Cela se traduit chez presque tous les jeunes par l’envie d’aider sa famille, de quelque manière que ce soit. Cela apparaît presque comme un « devoir » envers les familles d’envoyer des capitaux ou une aide matérielle. Il y a une volonté de montrer que l’Europe est synonyme de « réussite » et de rappeler l’utilité de la migration, permettant d’améliorer leurs conditions de vie et la situation familiale. Un jeune, par exemple, me dit qu’il ne se voit pas rentrer dans sa famille tant qu’il n’aura pas trouvé de travail et sans pouvoir leur apporter de l’argent et des biens, « sinon à quoi ça sert d’être parti ». Tous les Sahraouis qui ont un revenu, en garde une partie pour la famille, les plus jeunes envoient, eux, des vêtements ou des objets. Lorsqu’un Sahraoui part voir sa famille, il part systématiquement avec plusieurs valises d’objets, de nourriture, d’argent pour les distribuer à sa famille ou à celle d’autres Sahraouis.

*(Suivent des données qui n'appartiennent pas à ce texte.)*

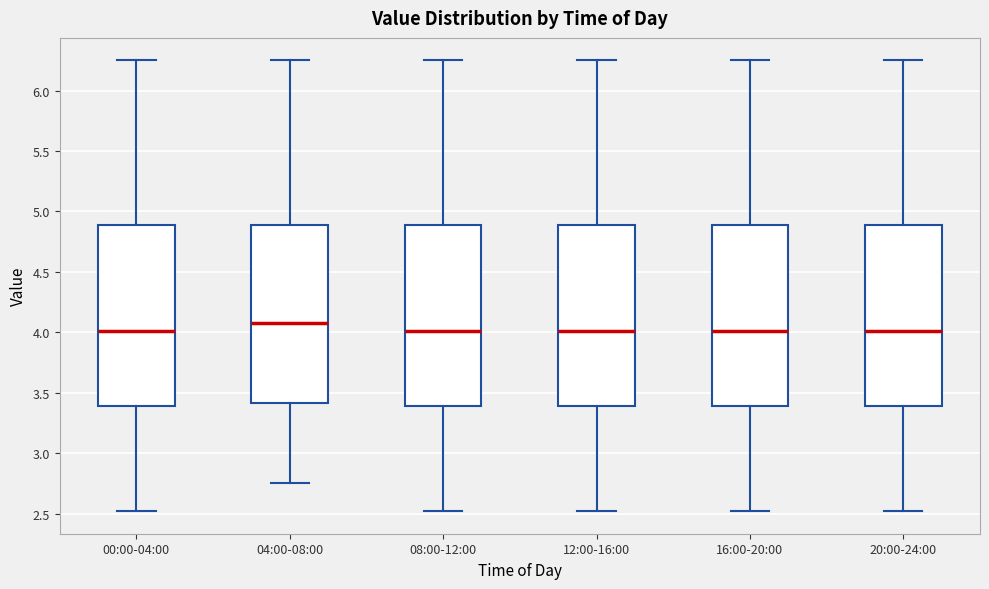

Where is the upper edge of the box for 04:00-08:00 on the y-axis? The values are not printed on the chart, so give them approximately, as read against the axis.

4.90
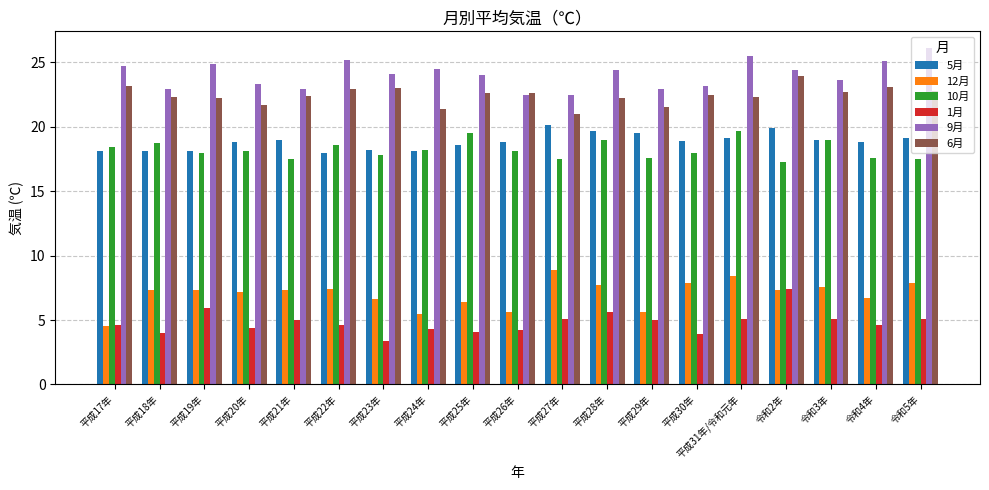

At which category does the chart reach its peak across all series?

令和5年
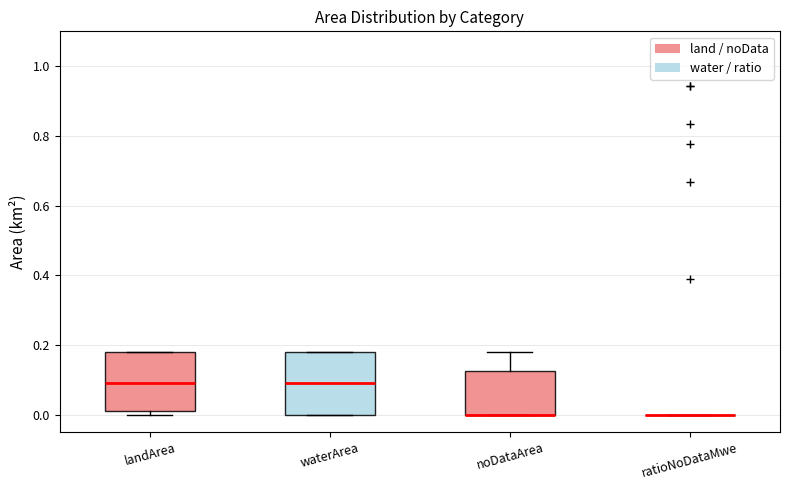

Reading left to right, transcribe this box plot: for each box, give where its median line is, the range the box spans, and where its two whiskers end, as read against the y-axis. The values are not printed on the chart, so give them approximately, as read against the axis.

landArea: median 0.10, box 0.02 to 0.18, whiskers 0.00 to 0.18
waterArea: median 0.10, box 0.00 to 0.18, whiskers 0.00 to 0.18
noDataArea: median 0.00 (drawn on the box's lower edge), box 0.00 to 0.12, whiskers 0.00 to 0.18
ratioNoDataMwe: box collapsed to a line at 0.00, whiskers 0.00 to 0.00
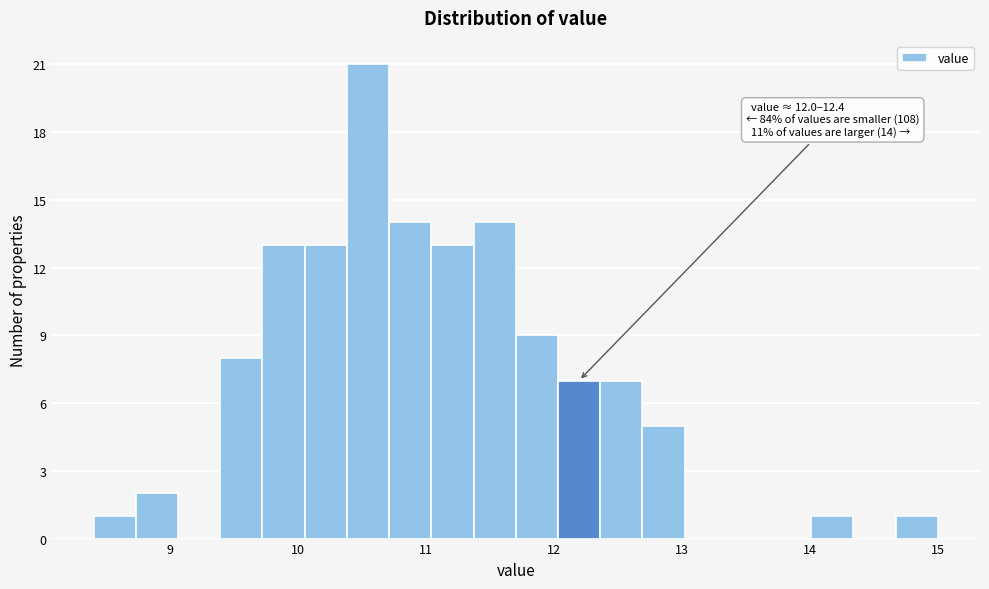

Read against the x-axis, roughly where is the centre of the tallest bar?

10.5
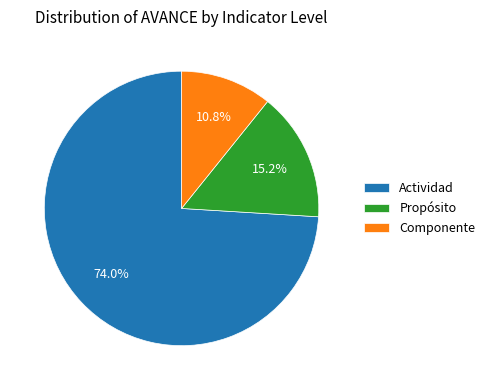

How many segments does this pie chart have?

3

En plus d’un sentiment d’abandon de la famille, les jeunes qui quittent les camps font également face à un sentiment « d’abandon de la cause », leur départ vers l’Europe peut être interprété de manière implicite par certains comme une « trahison » (Sayad, 1999). C’est pourquoi les jeunes, sont dans « l’obligation » de remplir leur devoir envers leurs familles mais aussi envers la société sahraouie. Envoyer de l’argent ou faire des allers/retours constants pour retourner voir la famille apparait comme « le signe visible qu’ils n’ont pas abandonné la « cause » » (Gómez Martín, 2008 : 6-7).

Ce sentiment d’abandon va donc être comblé par la volonté de la majorité des Sahraouis rencontrés de « servir » à la cause ou à ce que l’on pourrait qualifier de « grande famille ». C’est

71 un qualificatif utilisé par les Sahraouis pour parler notamment de la « pression communautaire » qui peut exister. Cette pression se ressent dans les discours, notamment dans les prises de décisions (laisser ou non partir un enfant, dans le choix des études) mais aussi parce que les Sahraouis qui partent, ont un triple engagement à tenir envers cette « grande famille » : retourner à la terre d’origine lorsque les conséquences l’exigeront, maintenir l’unité au sein de la diaspora, continuer à travailler pour la « cause » depuis les nouveaux lieux d’installation (Gómez Martín, 2010 : 8).

Dans les discours des jeunes on retrouve ainsi presque systématiquement l’idée de devoir agir au moins pour aider leurs proches, et parfois apporter son soutien à la « cause » : «Al final hemos venido aquí buscar un futuro para ayudar a la familia que esta allí » [Traduction : Au final, on est venu ici chercher un futur pour aider la famille qui est là-bas »] (extrait de l’entretien avec Mahjoub) ; « je pense qu’on peut travailler beaucoup mieux d’ici pour sensibiliser le peuple […]

On sera beaucoup plus utile ici qu’aux camps de réfugiés » (extrait de l’entretien avec Moulud).

Ces deux exemples de discours reviennent dans tous mes entretiens avec les jeunes.